Anadolu Türklerinin önemli bir bölümü, Osmanlı döneminde de göçebe hayatına devam ederken, diğer yandan hızla yerleşik düzene geçerek şehirler, kasabalar ve köyleri oluşturmuşlardır. Bu yüzden, sayısı giderek azalan Yörükler, XX. yüzyılın üçüncü çeyreğine kadar varlıklarını sürmüşlerdir.

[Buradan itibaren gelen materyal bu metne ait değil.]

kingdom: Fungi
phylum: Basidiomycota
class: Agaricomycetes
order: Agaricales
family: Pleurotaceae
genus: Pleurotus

Özellikle XVI. yüzyıldan sonraki süreçte, yerleşik düzende yaşayanlar ile konar-göçer Yörükler arasında bir sınıf farkı oluşmuş, yerleşik düzende yaşayanlar, konar-göçerlere; yürüyen, gezgin, bir yerde ikamet etmeyen anlamında; “Yörük,” lâkabını takmışlardır. Yörükler, kendine verilen bu lakaptan memnuniyetsiz olsa da zamanla alışmış hatta, kabullenmiş ve sahiplenmiştir. Yörükler, yerleşim alanlarından olabildiğince uzaklarda, gayrimeskûn alanlarda yaşamını sürdürmesine rağmen, yayladan kışlağa, kışlaktan yaylaya gidip gelirken, güzergâhdaki yerleşik düzende yaşayanlarla sürekli yüz-göz olmuşlar, bu yüzden aralarında derin husumete varan gerilimler yaşanmıştır. Öyle ki; Yörükler ile yerleşik düzende yaşayanlar arsındaki gerilim, karşılıklı atışmalara kadar varmış, yerleşik düzende yaşayanlar, Yörükler için;
“Yörük Yörük yürüdü, kıllı deriyi sürüdü. Yörük ne bilir bayramı, hörp hörp içer ayranı… “ Ve buna benzer tekerlemeler uydurmuşlar; Yörükler ise buna;
“Köylü köylü kömeli, art bacağı yamalı. Yamasını sökmeli, yol üstüne dikmeli, gelen geçen bakmalı…”
Şeklinde tekerlemelerle karşılık vererek, birbirlerini aşağılamaya çalışmışlardır.